So I am aiming to derive the continuity equation using the fact that phase space points are not created/destroyed.

So I am going to use the Leibiniz rule for integration extended to 3-d:

## d/dt \int\limits_{v(t)} F dv = \int\limits_{v(t)} \frac{\partial F}{\partial t} dV + \int\limits_{A(t)} F \vec{u_{A}}.\vec{n} dA ##,

##\vec{n}## the normal unit vector, where ##F=F(x_{1},x_{2},x_{3},t) ##

##\vec{u_{A}} ## is the surface velocity.

So let ##N_{D}## denote the number of phase points in a volume element ##D##, ##N## the total number of phase points.

Conservation of phase points =>

## \frac{d}{dt} N_{D}(t) =0 ##

## = - N \frac{d}{dt} \int\limits_{D} dp dq \rho (p,q,t) ##

where ##\rho = \rho (p,q,t) ## is the density of function.

So by Leibniz rule above I get a term describing the change due to the changing surface of ##A## - ## \partial D ## here

## = - N \int\limits_{\partial D} \rho \vec{V}.\vec{n} d\sigma ##, which is fine ,

where ##\vec{V}## is the velocityMY QUESTION:

The corresponding term to ##\int\limits_{v(t)} \frac{\partial F}{\partial t} dV ## is zero here.
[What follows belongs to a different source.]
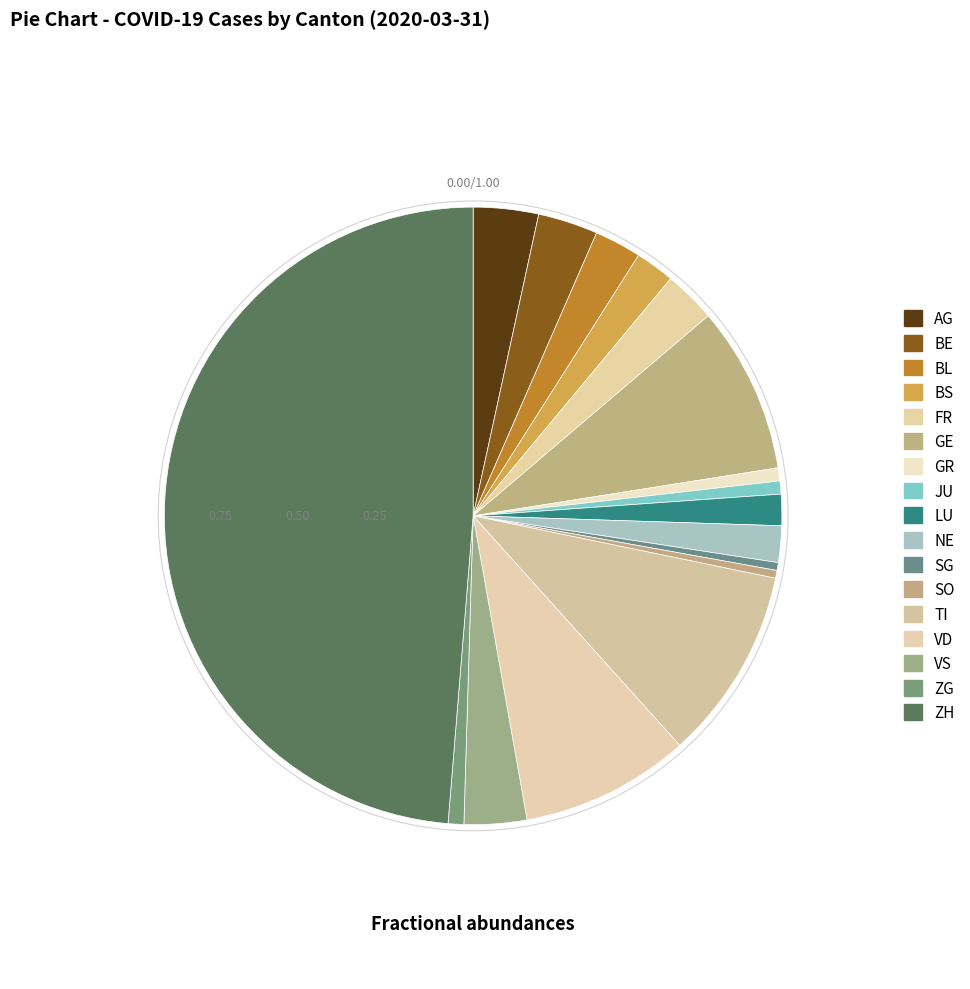

What percentage do GE and TI together represent?

18.8%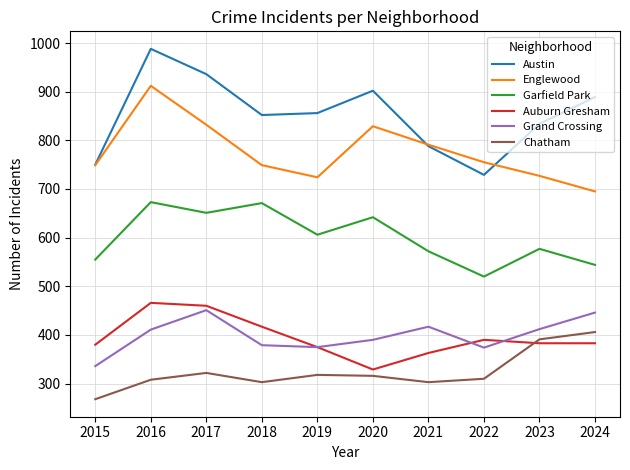

Which series changed the most between 2020 and 2023?

Englewood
I.e the contribution due to the change of ##\rho## within ##V##. I'm just having a little trouble understanding this conceptually... so my book states that:

"Since phase points cannot be created the only way that phase points can be added or subtracted from the volume V is to flow across its boundary, S. "

That's fine, and seems to make sense to me. But, if points are flowing across the boundary then surely the number inside V is changing. So looking at

## \int\limits_{v(t)} \frac{\partial \rho}{\partial t} dV ##,

##\frac{\partial \rho}{\partial t} \neq 0 ## if there is either a change in the number of phase points or a change in the volume, doesn't saying that the number is changing across the surface => number is changing within the volume and so ##\neq 0 ## for a given volume due to the number of phase points changing?

( I am fine with the rest of the derivation just stuck in this step)

Many thanks in advance.